[1/2] fs/ceph/debugfs: make all files world-readable

Message ID	20230922062558.1739642-1-max.kellermann@ionos.com (mailing list archive)
State	New, archived
Headers	show Return-Path: <ceph-devel-owner@vger.kernel.org> From: Max Kellermann <max.kellermann@ionos.com> To: Xiubo Li <xiubli@redhat.com>, Ilya Dryomov <idryomov@gmail.com>, Jeff Layton <jlayton@kernel.org> Cc: Max Kellermann <max.kellermann@ionos.com>, ceph-devel@vger.kernel.org, linux-kernel@vger.kernel.org Subject: [PATCH 1/2] fs/ceph/debugfs: make all files world-readable Date: Fri, 22 Sep 2023 08:25:57 +0200 Message-Id: <20230922062558.1739642-1-max.kellermann@ionos.com> MIME-Version: 1.0 Content-Transfer-Encoding: 8bit Precedence: bulk
Series	[1/2] fs/ceph/debugfs: make all files world-readable \| expand [1/2] fs/ceph/debugfs: make all files world-readable [2/2] fs/ceph/debugfs: expose raw metric counters

Max Kellermann Sept. 22, 2023, 6:25 a.m. UTC

I'd like to be able to run metrics collector processes without special
privileges

In the kernel, there is a mix of debugfs files being world-readable
and not world-readable is; with a naive "git grep", I found 723
world-readable debugfs_create_file() calls and 582 calls which were
only accessible to privileged processe.

From the code, I cannot derive a consistent policy for that, but the
ceph statistics seem harmless (and useful) enough.
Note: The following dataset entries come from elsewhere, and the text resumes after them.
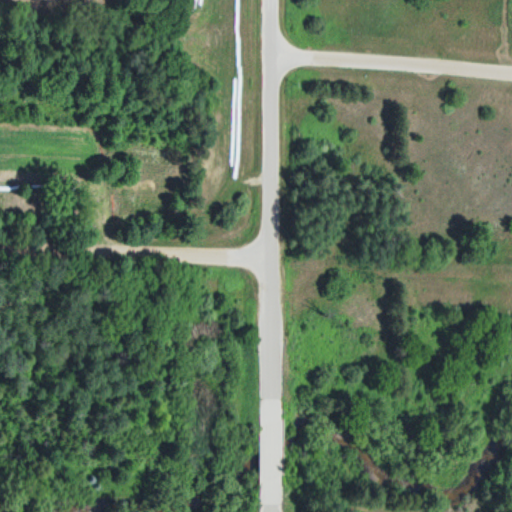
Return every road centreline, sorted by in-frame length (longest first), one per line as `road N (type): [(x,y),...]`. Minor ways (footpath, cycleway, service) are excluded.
road 1 (residential): [(269,387),(270,0)]
road 2 (residential): [(0,243),(268,254)]
road 3 (residential): [(272,50),(511,71)]
road 4 (residential): [(270,511),(269,387)]
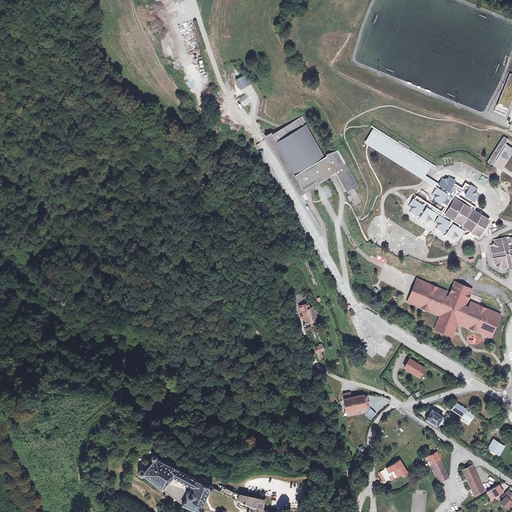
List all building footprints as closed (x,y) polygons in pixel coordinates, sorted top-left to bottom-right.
[(511,74),(511,73),(498,104),(508,109),(511,99),(511,74)] [(247,74),(235,80),(240,90),(252,84),(247,74)] [(269,136),(267,138),(297,193),(300,191),(301,193),(305,191),(307,190),(306,189),(323,179),(325,181),(330,178),(329,176),(336,172),(347,192),(349,195),(347,196),(350,202),(354,200),(354,201),(353,202),(355,206),(362,202),(355,190),(360,187),(339,150),(327,154),(328,155),(326,156),(304,116),(273,133),(272,132),(268,134),(269,136)] [(375,131),(369,139),(423,174),(429,165),(426,163),(427,161),(430,163),(435,166),(436,165),(409,149),(410,147),(400,140),(398,142),(372,125),(371,126),(376,129),(379,131),(378,133),(375,131)] [(369,139),(367,143),(421,177),(423,174),(369,139)] [(501,141),(487,162),(491,165),(493,163),(495,160),(501,164),(511,148),(505,144),(501,141)] [(495,160),(493,163),(501,168),(511,151),(511,148),(501,164),(495,160)] [(426,176),(424,179),(435,185),(435,184),(436,183),(426,176)] [(417,196),(411,205),(412,211),(417,214),(416,217),(417,220),(420,219),(421,217),(426,220),(432,219),(436,213),(441,216),(437,222),(438,228),(443,231),(442,233),(442,236),(445,235),(447,233),(452,237),(458,235),(464,226),(479,235),(488,220),(474,210),(476,207),(457,195),(460,192),(473,200),(477,195),(476,189),(465,183),(462,188),(453,183),(454,181),(449,178),(443,179),(440,184),(438,183),(436,183),(435,184),(435,185),(435,186),(437,188),(434,193),(435,199),(447,207),(444,213),(417,196)] [(511,237),(495,241),(492,246),(496,264),(501,267),(511,264),(511,237)] [(409,301),(413,303),(422,282),(418,280),(409,301)] [(447,292),(422,282),(413,303),(441,315),(437,324),(453,330),(457,322),(459,317),(463,319),(462,321),(464,325),(486,334),(495,313),(470,302),(467,311),(464,309),(462,306),(465,304),(471,289),(455,282),(449,297),(445,295),(447,292)] [(300,313),(303,312),(309,309),(307,302),(297,305),(300,313)] [(314,307),(309,309),(303,312),(306,322),(317,319),(318,321),(321,320),(317,310),(315,311),(314,307)] [(499,315),(495,313),(486,334),(490,336),(499,315)] [(451,334),(453,330),(437,324),(436,328),(451,334)] [(315,348),(320,360),(323,359),(321,351),(323,350),(320,346),(315,348)] [(409,358),(404,367),(419,376),(424,367),(409,358)] [(346,411),(363,408),(363,407),(368,406),(367,396),(362,397),(362,396),(350,397),(343,398),(342,398),(343,411),(346,411)] [(462,417),(466,410),(456,404),(452,410),(462,417)] [(434,409),(431,407),(425,416),(435,423),(438,418),(441,414),(438,412),(434,409)] [(474,416),(466,410),(462,417),(470,422),(474,416)] [(501,437),(504,434),(495,428),(492,431),(501,437)] [(504,447),(493,441),(488,448),(492,450),(499,455),(504,447)] [(185,502),(194,505),(200,505),(200,507),(201,508),(203,508),(205,507),(205,506),(205,504),(204,503),(203,503),(210,485),(211,486),(214,486),(215,484),(214,481),(203,476),(201,479),(158,457),(158,455),(157,454),(156,452),(154,452),(152,453),(151,455),(151,457),(152,458),(146,468),(145,467),(142,467),(140,468),(139,471),(139,473),(142,475),(145,475),(185,502)] [(431,467),(441,462),(437,453),(427,457),(431,467)] [(409,473),(400,460),(381,472),(386,481),(392,478),(393,479),(395,478),(396,479),(404,474),(405,476),(409,473)] [(448,478),(441,462),(431,467),(438,482),(448,478)] [(484,491),(473,466),(463,470),(475,495),(484,491)] [(499,485),(487,492),(491,499),(503,492),(499,485)] [(266,511),(268,510),(269,509),(269,507),(267,505),(265,506),(267,501),(243,494),(228,487),(226,490),(256,505),(252,511),(264,511),(265,510),(266,511)] [(507,503),(511,507),(511,506),(511,494),(511,493),(509,491),(503,497),(504,499),(501,503),(504,506),(507,503)]
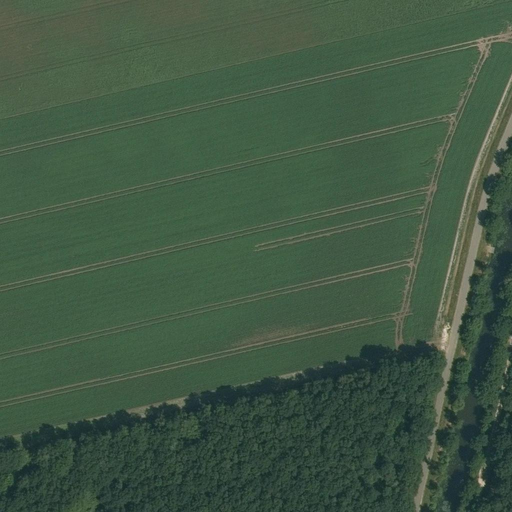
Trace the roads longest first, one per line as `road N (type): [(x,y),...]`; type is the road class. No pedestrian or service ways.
road 1 (unclassified): [(414,511),(482,205),(511,122)]
road 2 (track): [(511,346),(474,511)]
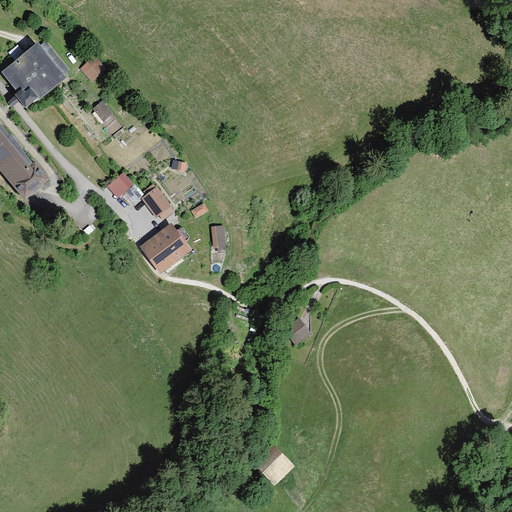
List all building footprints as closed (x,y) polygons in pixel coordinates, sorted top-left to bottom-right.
[(62,81),(38,50),(6,76),(20,94),(17,96),(27,109),(62,81)] [(106,70),(95,58),(81,71),(93,83),(106,70)] [(112,116),(101,105),(92,113),(103,125),(112,116)] [(0,123),(1,122),(0,120),(0,173),(25,204),(52,182),(37,164),(34,166),(0,125),(0,123)] [(185,174),(186,165),(179,164),(178,173),(185,174)] [(128,191),(118,180),(108,190),(118,201),(128,191)] [(174,213),(157,191),(142,202),(156,221),(160,218),(163,222),(174,213)] [(209,213),(204,206),(191,214),(196,221),(209,213)] [(225,250),(224,228),(213,229),(214,251),(225,250)] [(189,252),(172,229),(144,249),(161,273),(189,252)] [(310,336),(300,321),(285,331),(296,346),(310,336)] [(296,467),(274,443),(252,463),(274,487),(296,467)]
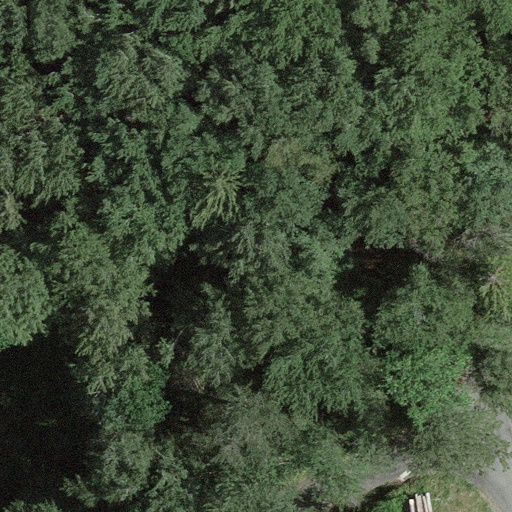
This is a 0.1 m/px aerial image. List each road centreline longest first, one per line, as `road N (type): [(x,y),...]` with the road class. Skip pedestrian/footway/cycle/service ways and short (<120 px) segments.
road 1 (unclassified): [(507,479),(428,481),(270,511)]
road 2 (unclassified): [(507,479),(488,424),(511,333)]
Signed-off-by: Max Kellermann <max.kellermann@ionos.com>
---
 fs/ceph/debugfs.c | 18 +++++++++---------
 1 file changed, 9 insertions(+), 9 deletions(-)

Xiubo Li Sept. 25, 2023, 5:18 a.m. UTC | #1

On 9/22/23 14:25, Max Kellermann wrote:
> I'd like to be able to run metrics collector processes without special
> privileges
>
> In the kernel, there is a mix of debugfs files being world-readable
> and not world-readable is; with a naive "git grep", I found 723
> world-readable debugfs_create_file() calls and 582 calls which were
> only accessible to privileged processe.
>
>  From the code, I cannot derive a consistent policy for that, but the
> ceph statistics seem harmless (and useful) enough.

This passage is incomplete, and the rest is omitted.